One of the interesting findings from this study was that the proliferation of CD8+ T cells was concurrently lower in SCLC patients without significant changes in the percentage of CD8+ subsets. It is reported that CD8+ T cells play a key role in the clearance of intracellular pathogens and tumors [35]. However, high and persistent antigen and inflammatory stimulation can cause changes in CD8+ T cell differentiation or exhaustion in the process of chronic infection and tumor. T cell exhaustion is usually characterized by gradual and graded loss of effector function during persistent infection [36]. Normally, functions such as high proliferative capacity, IL-2 production, and cytokine polyfunctionality are lost early, then the production of chemokines like IFN-γ and the degranulation capacity is defective [17]. The loss of high proliferation ability is mainly found in tumor-infiltrating lymphocytes [17]. In our study, we also observed it in peripheral blood lymphocytes. According to the univariate analysis for PFS, the %divided CD8+ T cells positively correlated with PFS of SCLC patients. In the multivariate analyses, the higher %divided CD8+ T cells were proved to be an independent factor to predict a long PFS.
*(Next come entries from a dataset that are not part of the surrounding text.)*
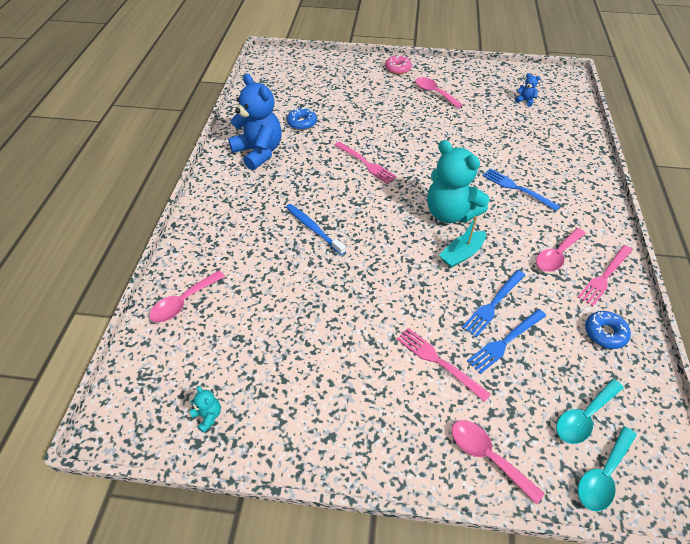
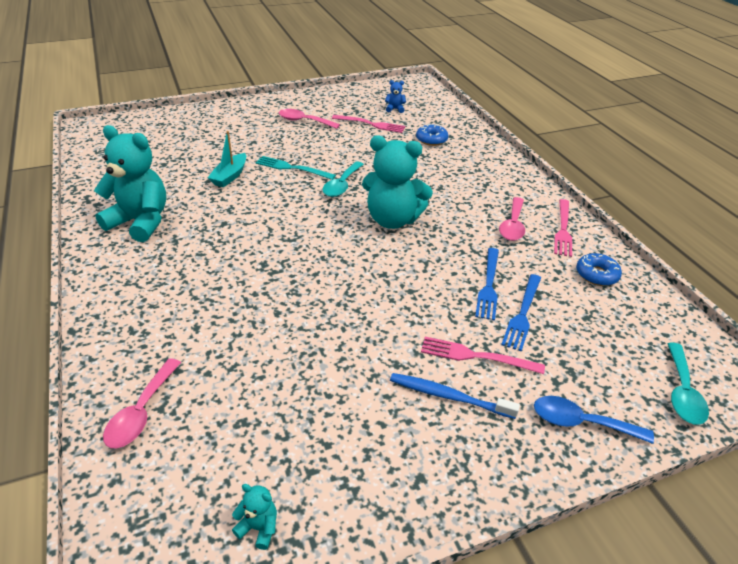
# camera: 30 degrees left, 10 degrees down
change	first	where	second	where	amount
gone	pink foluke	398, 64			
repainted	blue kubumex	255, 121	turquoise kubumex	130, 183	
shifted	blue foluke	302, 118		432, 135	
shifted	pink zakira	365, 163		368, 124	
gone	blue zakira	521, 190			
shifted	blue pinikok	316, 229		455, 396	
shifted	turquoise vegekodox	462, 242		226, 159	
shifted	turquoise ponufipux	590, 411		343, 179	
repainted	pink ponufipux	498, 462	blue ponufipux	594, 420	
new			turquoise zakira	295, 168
Although immune cells, especially T cells, play an effective role in immune surveillance and tumor growth control, inhibitory CD4+ and CD8+ regulatory T cells can be produced after chronic stimulation and interaction with tumor cells, which promote rather than inhibit the development and progress of the tumor [37]. The percentage of Tregs subsets was increased in our study, and we observed a negative correlation between it and the suppression of CD8+ proliferation. NLR and Platelet lymphocyte ratio (PLR) were reported associated with the alternation of peripheral lymphocytes and the prognosis of lung cancer patients [38]. However, we didn’t find a significant correlation between NLR and PLR with the proliferation of CD8+ T cells or the prognosis of patients in our study. The degree of chemotherapy or radiotherapy induced lymphopenia was correlated with the proliferation ability of CD8+ T cells in this study. It has been reported the exhaustion T cells are more sensitive to chemotherapy or radiotherapy [39]. The degree of lymphopenia may reflect the suppression of T cell function.

Conclusions

In conclusion, our study indicates that patients with SCLC have impaired immunity in peripheral blood. The proliferation potential of CD8+ T cells in circulating lymphocytes is an independent predicator for PFS. Therefore, further study of the mechanism involved in the suppression of the proliferation of CD8+ lymphocytes in circulating lymphocytes may lead to the development of immunotherapy for SCLC patients.